I agree with you in this: FelixFelicis.
The whole it's only different, is some PC BS in my opinion.
If a guy is in a wheelchair, it is harder for him to get up a to the second floor, if there isn't an elevator, the it is for one not in a wheelchair.
Said another way, my cuisine has a bad leg, because of a bum knee, so for him it's not different to walk up a flight of stairs, but harder. Even when the serie shows it when Daphne is working in the kitchen, and she has to have the Mirror installed so she can see her chef, or she has to have a interpreter, and Pre-class notes.
But when is harder been, a bad thing.
Once I couldn't read very good, and it was harder for me to pass a class then my fellow students. But I believe that, that it what gave me a inner strength to work harder, and I'm now close to Complete law school.
I don't think Daphne was saying that certain tasks are not more difficult when a person is Deaf.
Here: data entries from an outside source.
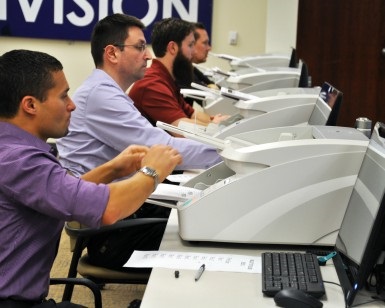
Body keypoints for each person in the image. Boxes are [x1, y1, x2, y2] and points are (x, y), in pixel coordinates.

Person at [0, 49, 182, 307]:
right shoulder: (20, 161)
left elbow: (65, 193)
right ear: (30, 105)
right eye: (63, 95)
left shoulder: (13, 150)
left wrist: (114, 169)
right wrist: (152, 172)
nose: (71, 104)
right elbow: (108, 209)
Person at [56, 14, 222, 271]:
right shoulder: (101, 95)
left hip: (120, 214)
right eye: (140, 47)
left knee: (201, 211)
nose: (148, 55)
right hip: (109, 233)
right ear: (112, 53)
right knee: (206, 224)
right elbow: (163, 149)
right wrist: (229, 154)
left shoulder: (107, 91)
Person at [129, 17, 229, 135]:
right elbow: (181, 129)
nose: (193, 52)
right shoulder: (151, 84)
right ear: (173, 48)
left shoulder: (167, 78)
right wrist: (214, 126)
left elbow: (191, 113)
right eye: (191, 45)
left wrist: (217, 121)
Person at [178, 22, 219, 107]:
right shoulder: (180, 71)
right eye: (205, 43)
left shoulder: (189, 67)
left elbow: (212, 85)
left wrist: (212, 87)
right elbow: (210, 98)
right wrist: (211, 87)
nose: (209, 48)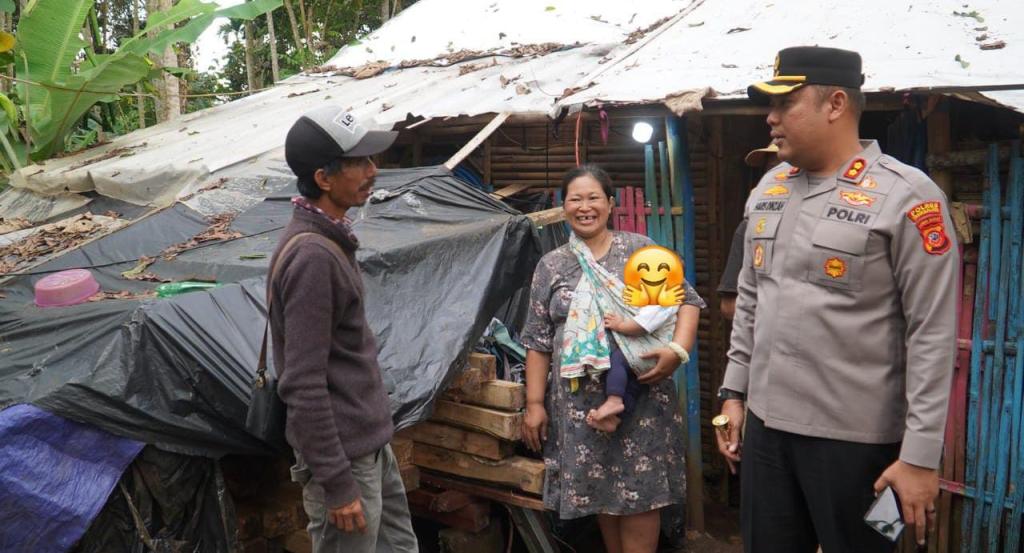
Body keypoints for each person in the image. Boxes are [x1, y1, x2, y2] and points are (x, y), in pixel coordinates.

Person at [715, 46, 959, 552]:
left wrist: (919, 456)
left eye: (785, 104)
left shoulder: (909, 197)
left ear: (836, 104)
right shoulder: (768, 189)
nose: (771, 117)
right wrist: (733, 394)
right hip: (765, 433)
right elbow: (751, 300)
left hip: (861, 445)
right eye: (770, 106)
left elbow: (932, 334)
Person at [520, 164, 705, 553]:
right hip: (579, 408)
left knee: (639, 494)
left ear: (610, 203)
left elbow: (686, 302)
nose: (585, 207)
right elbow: (537, 340)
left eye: (593, 198)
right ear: (563, 205)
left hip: (642, 402)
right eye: (575, 199)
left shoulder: (638, 250)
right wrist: (534, 404)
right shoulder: (552, 265)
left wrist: (677, 351)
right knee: (602, 492)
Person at [268, 106, 418, 553]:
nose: (374, 170)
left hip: (369, 448)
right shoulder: (314, 258)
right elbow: (303, 384)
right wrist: (337, 484)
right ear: (324, 178)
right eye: (360, 163)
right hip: (346, 461)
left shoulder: (331, 240)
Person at [591, 305, 678, 432]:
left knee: (618, 360)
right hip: (651, 353)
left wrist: (619, 325)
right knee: (632, 383)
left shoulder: (661, 301)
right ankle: (616, 418)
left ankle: (614, 400)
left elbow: (643, 325)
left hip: (652, 350)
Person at [717, 144, 779, 320]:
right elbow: (730, 306)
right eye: (772, 169)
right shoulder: (750, 226)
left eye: (789, 167)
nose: (781, 176)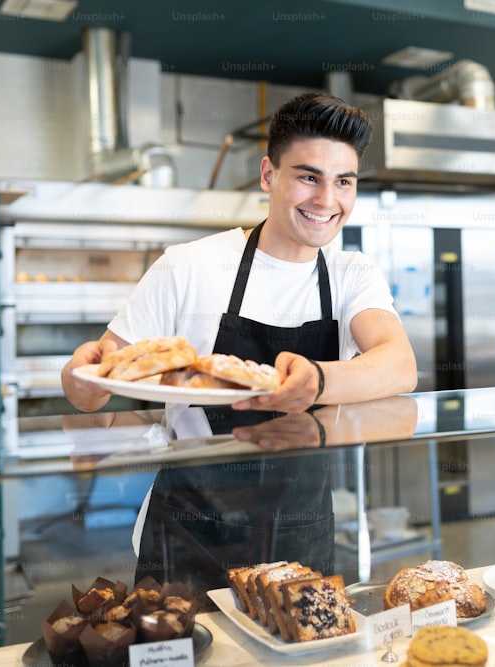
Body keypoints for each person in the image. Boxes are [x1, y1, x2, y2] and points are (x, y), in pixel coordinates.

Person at [59, 91, 417, 606]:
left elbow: (399, 364)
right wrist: (80, 380)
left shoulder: (350, 274)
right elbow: (96, 382)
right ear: (268, 174)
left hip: (300, 530)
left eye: (344, 181)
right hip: (189, 532)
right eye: (308, 176)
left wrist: (316, 381)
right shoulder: (188, 266)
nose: (326, 199)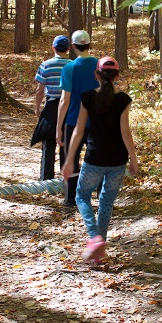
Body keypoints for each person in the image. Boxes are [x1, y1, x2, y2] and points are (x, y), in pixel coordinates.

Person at [62, 56, 138, 263]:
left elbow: (78, 131)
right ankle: (99, 248)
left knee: (81, 196)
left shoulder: (87, 97)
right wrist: (133, 159)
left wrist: (69, 160)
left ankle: (95, 238)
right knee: (106, 201)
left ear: (96, 75)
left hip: (94, 159)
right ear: (117, 76)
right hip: (117, 161)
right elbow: (126, 133)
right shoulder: (123, 99)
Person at [56, 30, 99, 206]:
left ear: (73, 47)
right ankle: (100, 196)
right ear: (90, 44)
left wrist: (58, 127)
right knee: (97, 157)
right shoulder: (100, 65)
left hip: (73, 121)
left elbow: (64, 100)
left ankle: (70, 199)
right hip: (97, 121)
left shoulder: (69, 68)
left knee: (70, 159)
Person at [33, 35, 71, 180]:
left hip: (51, 106)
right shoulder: (72, 65)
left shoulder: (46, 65)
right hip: (69, 105)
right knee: (66, 142)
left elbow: (40, 89)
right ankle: (66, 179)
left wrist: (37, 107)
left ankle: (46, 179)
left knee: (48, 142)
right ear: (68, 49)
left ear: (53, 48)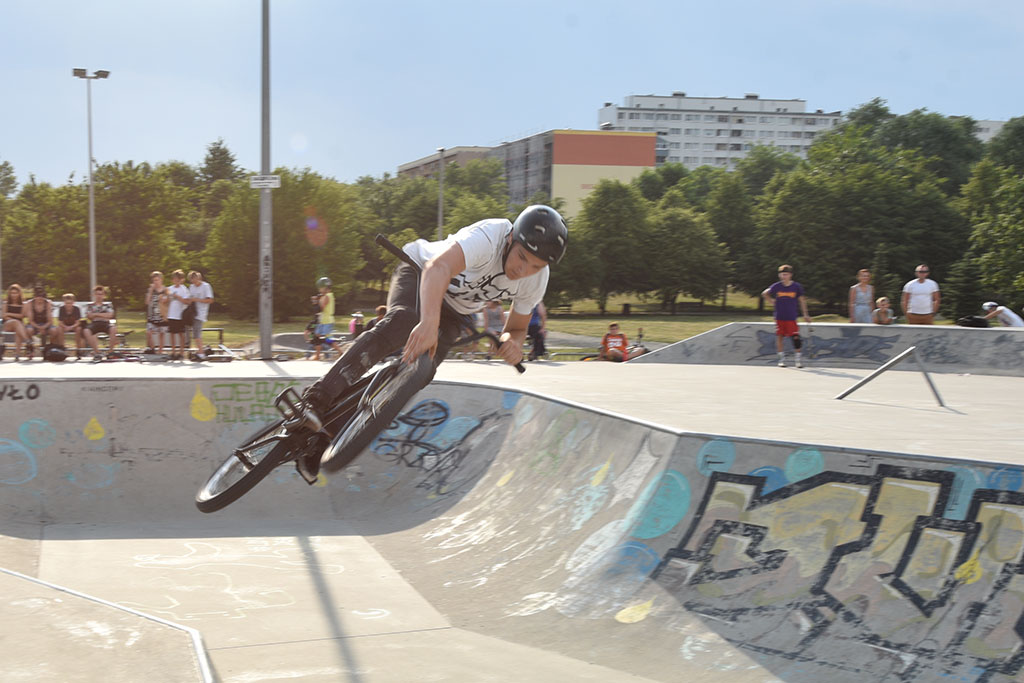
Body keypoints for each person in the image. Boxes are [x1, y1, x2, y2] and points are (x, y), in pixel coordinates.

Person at [293, 204, 568, 479]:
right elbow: (438, 268)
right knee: (402, 321)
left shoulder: (536, 279)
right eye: (521, 257)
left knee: (421, 372)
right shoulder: (489, 236)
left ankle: (326, 436)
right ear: (511, 239)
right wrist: (427, 323)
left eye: (536, 265)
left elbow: (517, 328)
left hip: (455, 312)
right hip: (420, 272)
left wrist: (512, 344)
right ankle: (317, 398)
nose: (524, 270)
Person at [762, 264, 812, 368]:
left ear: (790, 275)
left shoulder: (796, 287)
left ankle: (798, 359)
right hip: (780, 316)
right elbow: (765, 293)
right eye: (782, 275)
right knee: (780, 336)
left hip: (791, 316)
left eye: (786, 275)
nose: (784, 277)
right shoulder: (777, 286)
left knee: (795, 337)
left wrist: (805, 314)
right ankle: (781, 359)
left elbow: (802, 300)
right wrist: (771, 301)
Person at [82, 285, 118, 360]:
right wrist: (103, 315)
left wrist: (96, 314)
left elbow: (110, 315)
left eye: (101, 294)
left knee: (113, 328)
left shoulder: (108, 305)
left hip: (105, 323)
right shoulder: (90, 305)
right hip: (94, 323)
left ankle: (110, 352)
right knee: (86, 330)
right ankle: (97, 352)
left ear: (104, 295)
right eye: (97, 294)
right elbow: (89, 316)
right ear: (94, 295)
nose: (99, 296)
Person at [187, 270, 215, 360]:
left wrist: (197, 299)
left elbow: (210, 300)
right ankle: (200, 351)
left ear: (199, 278)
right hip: (192, 312)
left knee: (197, 333)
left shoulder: (206, 286)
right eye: (192, 280)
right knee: (194, 332)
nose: (193, 282)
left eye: (195, 280)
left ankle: (201, 353)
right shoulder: (191, 287)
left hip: (201, 313)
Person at [23, 285, 55, 358]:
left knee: (54, 330)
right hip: (34, 323)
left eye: (42, 298)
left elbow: (50, 320)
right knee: (29, 329)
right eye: (38, 297)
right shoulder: (30, 303)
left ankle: (49, 348)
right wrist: (39, 328)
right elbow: (30, 320)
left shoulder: (48, 303)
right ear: (34, 297)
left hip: (46, 323)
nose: (40, 299)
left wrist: (44, 327)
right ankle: (30, 348)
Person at [164, 270, 189, 360]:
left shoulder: (184, 289)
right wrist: (167, 298)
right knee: (172, 334)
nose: (176, 281)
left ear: (182, 280)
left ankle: (181, 352)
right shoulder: (169, 289)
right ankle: (173, 352)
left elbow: (187, 301)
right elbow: (164, 301)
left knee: (181, 334)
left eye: (179, 279)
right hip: (171, 314)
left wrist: (178, 297)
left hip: (180, 315)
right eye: (175, 279)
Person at [53, 293, 86, 357]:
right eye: (67, 303)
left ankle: (78, 349)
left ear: (73, 302)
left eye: (70, 303)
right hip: (64, 326)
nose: (68, 305)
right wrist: (65, 327)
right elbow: (60, 322)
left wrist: (71, 327)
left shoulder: (76, 309)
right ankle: (62, 349)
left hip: (74, 326)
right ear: (64, 302)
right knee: (59, 329)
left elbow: (78, 322)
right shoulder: (62, 309)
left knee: (79, 329)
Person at [144, 271, 169, 355]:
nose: (156, 282)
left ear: (161, 280)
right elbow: (147, 302)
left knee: (161, 334)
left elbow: (168, 301)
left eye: (157, 280)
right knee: (148, 332)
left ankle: (160, 351)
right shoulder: (151, 290)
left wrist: (164, 299)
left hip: (162, 315)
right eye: (154, 280)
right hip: (152, 315)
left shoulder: (165, 290)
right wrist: (150, 291)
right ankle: (153, 348)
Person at [310, 277, 335, 361]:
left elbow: (321, 308)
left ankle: (339, 351)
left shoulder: (326, 296)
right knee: (317, 335)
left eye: (320, 288)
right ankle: (317, 355)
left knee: (326, 338)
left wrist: (316, 302)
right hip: (325, 320)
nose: (319, 290)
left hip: (326, 320)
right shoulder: (330, 295)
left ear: (325, 287)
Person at [2, 283, 29, 359]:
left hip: (19, 326)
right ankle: (27, 340)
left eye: (15, 293)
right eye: (12, 293)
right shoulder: (6, 303)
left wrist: (9, 313)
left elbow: (22, 316)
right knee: (16, 322)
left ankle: (17, 354)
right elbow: (4, 316)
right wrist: (13, 319)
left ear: (19, 293)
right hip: (7, 324)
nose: (13, 295)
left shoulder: (23, 304)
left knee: (18, 330)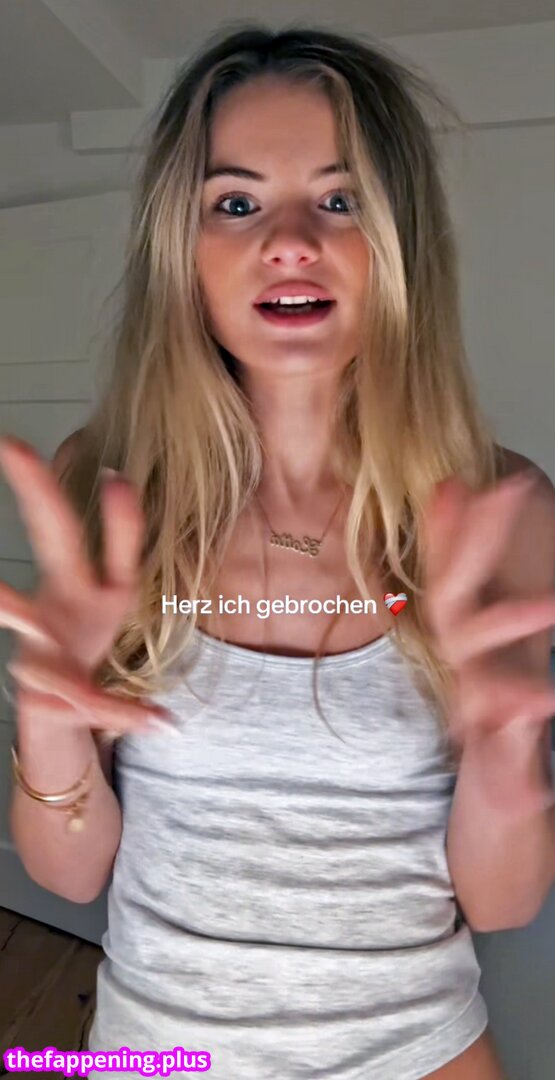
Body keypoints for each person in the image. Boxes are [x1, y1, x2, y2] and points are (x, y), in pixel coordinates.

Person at [1, 23, 554, 1080]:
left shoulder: (504, 508)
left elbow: (501, 902)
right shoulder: (111, 486)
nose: (290, 241)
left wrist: (503, 757)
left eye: (339, 201)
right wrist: (51, 727)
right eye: (236, 203)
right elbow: (70, 880)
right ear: (184, 250)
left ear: (398, 239)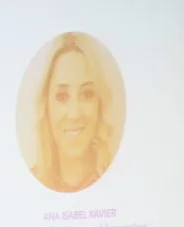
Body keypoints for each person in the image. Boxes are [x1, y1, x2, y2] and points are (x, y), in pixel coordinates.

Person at [29, 32, 119, 193]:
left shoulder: (120, 176)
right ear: (46, 106)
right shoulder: (30, 181)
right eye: (62, 97)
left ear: (100, 103)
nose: (74, 114)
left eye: (87, 94)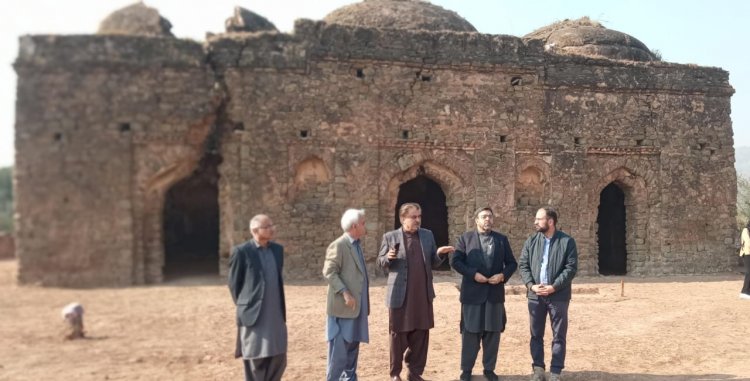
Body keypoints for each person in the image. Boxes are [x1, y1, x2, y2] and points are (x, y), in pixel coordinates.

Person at [377, 202, 455, 381]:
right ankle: (395, 373)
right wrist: (387, 258)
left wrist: (440, 254)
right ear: (403, 218)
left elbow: (433, 263)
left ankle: (414, 372)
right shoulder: (390, 237)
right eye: (414, 217)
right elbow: (380, 263)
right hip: (400, 295)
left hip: (422, 294)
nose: (418, 220)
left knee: (421, 334)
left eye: (419, 216)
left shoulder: (427, 235)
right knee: (397, 335)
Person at [450, 207, 517, 381]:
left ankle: (489, 369)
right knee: (470, 333)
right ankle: (466, 370)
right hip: (472, 294)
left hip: (494, 294)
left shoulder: (501, 240)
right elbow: (456, 261)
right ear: (476, 220)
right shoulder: (465, 239)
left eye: (490, 216)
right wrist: (473, 274)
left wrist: (502, 275)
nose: (487, 219)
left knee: (493, 334)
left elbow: (511, 263)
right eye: (484, 217)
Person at [518, 207, 578, 381]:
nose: (535, 222)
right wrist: (531, 286)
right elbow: (523, 265)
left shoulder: (567, 242)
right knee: (536, 334)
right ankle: (538, 369)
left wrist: (554, 286)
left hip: (558, 296)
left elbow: (570, 268)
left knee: (559, 335)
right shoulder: (531, 241)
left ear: (550, 221)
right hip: (535, 296)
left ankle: (555, 371)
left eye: (539, 219)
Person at [228, 214, 287, 381]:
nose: (272, 229)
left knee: (279, 357)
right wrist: (246, 305)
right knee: (255, 359)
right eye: (267, 227)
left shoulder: (277, 250)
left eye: (272, 225)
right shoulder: (241, 252)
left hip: (275, 315)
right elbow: (234, 285)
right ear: (255, 230)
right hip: (253, 316)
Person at [323, 209, 370, 380]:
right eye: (363, 223)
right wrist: (345, 292)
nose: (366, 226)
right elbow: (329, 272)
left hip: (356, 310)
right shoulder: (339, 245)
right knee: (339, 355)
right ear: (355, 226)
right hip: (343, 310)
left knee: (351, 352)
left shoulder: (356, 245)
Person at [740, 220, 750, 299]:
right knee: (749, 273)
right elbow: (748, 242)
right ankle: (744, 292)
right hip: (747, 253)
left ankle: (748, 292)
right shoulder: (745, 230)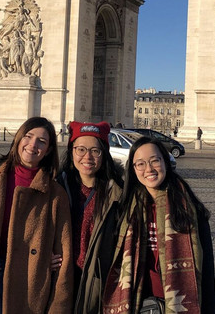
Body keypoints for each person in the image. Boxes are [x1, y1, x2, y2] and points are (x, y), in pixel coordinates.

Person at [0, 117, 74, 314]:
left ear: (49, 150)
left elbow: (63, 255)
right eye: (28, 136)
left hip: (27, 283)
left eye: (42, 141)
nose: (33, 145)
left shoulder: (56, 194)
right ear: (18, 139)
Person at [102, 137, 215, 314]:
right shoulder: (123, 210)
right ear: (133, 169)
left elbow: (207, 272)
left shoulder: (191, 210)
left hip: (178, 304)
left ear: (165, 161)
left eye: (155, 160)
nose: (148, 169)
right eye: (140, 164)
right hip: (136, 303)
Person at [57, 121, 124, 313]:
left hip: (99, 280)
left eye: (95, 151)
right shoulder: (56, 186)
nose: (88, 156)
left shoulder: (119, 192)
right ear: (71, 151)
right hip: (62, 277)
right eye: (81, 149)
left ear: (104, 154)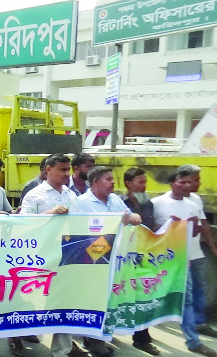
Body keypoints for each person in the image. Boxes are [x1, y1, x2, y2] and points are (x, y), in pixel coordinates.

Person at [20, 153, 87, 357]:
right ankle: (20, 335)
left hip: (67, 255)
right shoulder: (35, 195)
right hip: (41, 256)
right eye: (63, 170)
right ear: (48, 170)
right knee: (38, 301)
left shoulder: (70, 194)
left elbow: (79, 224)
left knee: (64, 301)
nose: (67, 174)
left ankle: (62, 349)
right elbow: (23, 225)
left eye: (68, 170)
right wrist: (50, 213)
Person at [151, 167, 217, 357]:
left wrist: (194, 224)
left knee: (187, 298)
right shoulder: (158, 203)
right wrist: (168, 225)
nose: (187, 186)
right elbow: (150, 232)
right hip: (165, 260)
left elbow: (195, 232)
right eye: (183, 182)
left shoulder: (192, 204)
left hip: (185, 259)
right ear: (173, 182)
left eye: (190, 182)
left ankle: (193, 341)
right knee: (158, 294)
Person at [77, 166, 141, 357]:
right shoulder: (81, 202)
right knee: (93, 300)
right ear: (95, 182)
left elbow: (136, 218)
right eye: (108, 179)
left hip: (116, 257)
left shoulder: (115, 200)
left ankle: (100, 336)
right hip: (92, 257)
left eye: (113, 179)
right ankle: (92, 340)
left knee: (109, 299)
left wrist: (130, 218)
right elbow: (77, 232)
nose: (113, 182)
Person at [177, 165, 217, 342]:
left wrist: (214, 248)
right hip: (177, 255)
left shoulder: (196, 200)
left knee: (200, 289)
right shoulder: (163, 202)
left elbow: (204, 225)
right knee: (181, 291)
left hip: (196, 253)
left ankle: (199, 323)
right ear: (182, 181)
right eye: (196, 180)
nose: (199, 183)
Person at [121, 167, 159, 355]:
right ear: (128, 184)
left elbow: (152, 229)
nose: (144, 186)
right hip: (123, 259)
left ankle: (142, 339)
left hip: (144, 259)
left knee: (143, 298)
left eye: (145, 182)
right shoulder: (119, 203)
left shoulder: (148, 204)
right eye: (140, 182)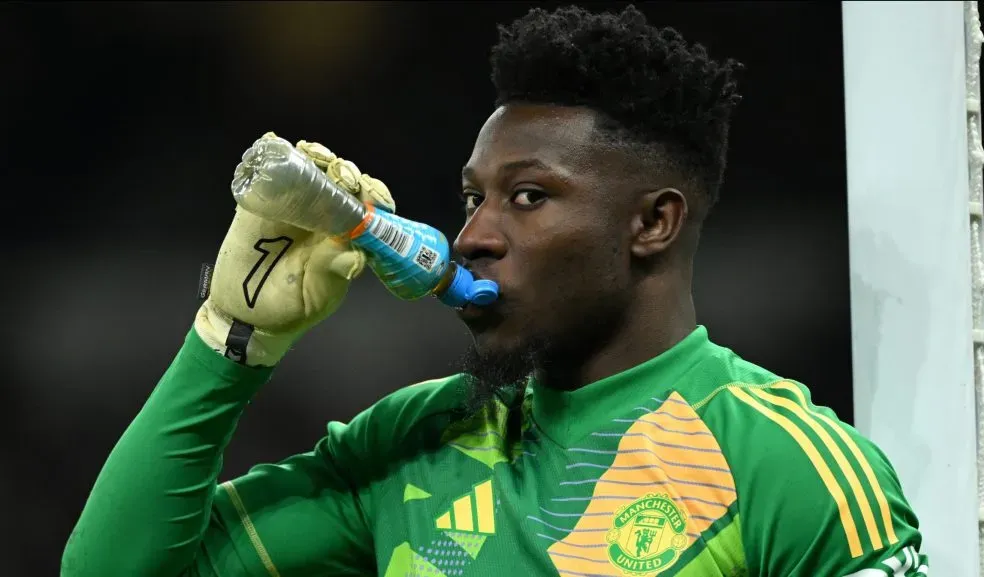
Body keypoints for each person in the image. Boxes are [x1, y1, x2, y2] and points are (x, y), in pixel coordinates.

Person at [63, 5, 929, 577]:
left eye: (527, 197)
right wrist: (230, 338)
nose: (473, 233)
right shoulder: (410, 443)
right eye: (474, 196)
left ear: (652, 224)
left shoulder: (786, 465)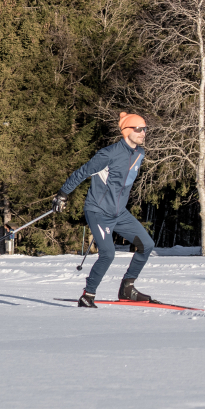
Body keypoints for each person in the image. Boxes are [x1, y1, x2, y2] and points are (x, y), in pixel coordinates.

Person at [56, 113, 157, 307]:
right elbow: (82, 172)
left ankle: (127, 288)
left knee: (146, 245)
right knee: (108, 254)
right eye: (138, 129)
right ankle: (88, 295)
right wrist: (63, 194)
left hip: (119, 213)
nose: (143, 133)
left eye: (144, 129)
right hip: (98, 212)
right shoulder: (108, 154)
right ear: (126, 131)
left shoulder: (139, 154)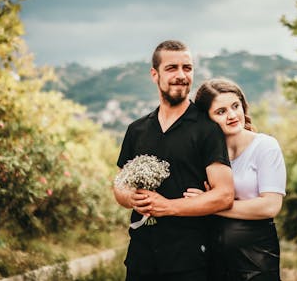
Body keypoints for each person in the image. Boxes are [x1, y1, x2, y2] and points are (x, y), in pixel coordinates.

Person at [113, 40, 235, 281]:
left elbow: (224, 195)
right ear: (154, 74)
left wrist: (168, 207)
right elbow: (118, 186)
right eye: (172, 68)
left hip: (191, 261)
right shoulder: (136, 130)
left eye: (187, 68)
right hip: (141, 258)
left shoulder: (207, 129)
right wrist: (130, 198)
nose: (181, 75)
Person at [187, 78, 287, 281]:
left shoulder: (265, 146)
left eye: (235, 106)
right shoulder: (203, 157)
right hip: (213, 256)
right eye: (221, 112)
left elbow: (270, 206)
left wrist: (212, 204)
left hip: (257, 256)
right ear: (206, 119)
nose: (232, 115)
Heck, when Emmett was preparing to go to USC, Melody took him aside and told him that film school would be harder for him than anyone else at that school, because he is Deaf.
Every character on the show talks about how much harder some things are because a person is Deaf.
What Daphne was saying to Mingo, in that one episode, is that LIFE is not harder. It's just different.
And the meaning I take from Daphne's statement is that YES, certain tasks are harder because a person is Deaf, but other tasks are easier, and overall, being Deaf simply makes for a different experience in life.
Are you aware of the blind artist Sargy Mann? Here's a quote from his son:
“I have always had a frustration in that people love his paintings but they don’t understand what is to me the most interesting thing,” Peter said. “There was always the slightly patronizing ‘isn’t it amazing he can do this and he is blind’. What is MORE interesting was the fact that he could ONLY do this because he was blind.”His life and his words are fascinating. It's well worth looking into his perspective on the world. Here's another quote from his son:
“Dad didn’t judge the world with a lot of preconceived ideas,” he says. “It was that attitude that allowed him to carry on and to see the value of what his blindness revealed. And that’s what he wanted to share.”Here is a quote from Sargy Mann's obituary last year:
He felt that his blindness had liberated him as an artist, giving him “the freedom, the courage, perhaps, to use color more daringly and expressively [and] to engage more closely with my subject”. His Cadaque paintings were exhibited at a one-man show in 2010 at the Cadogan Contemporary gallery in Chelsea (the first of four during his blind period), where they sold for healthy four and five figure sums. Some connoisseurs considered his later paintings, many of them portraits, to be his best work. In 2013 his See the Girl with the Red Dress On featured as one of a set of six United Nations postage stamps.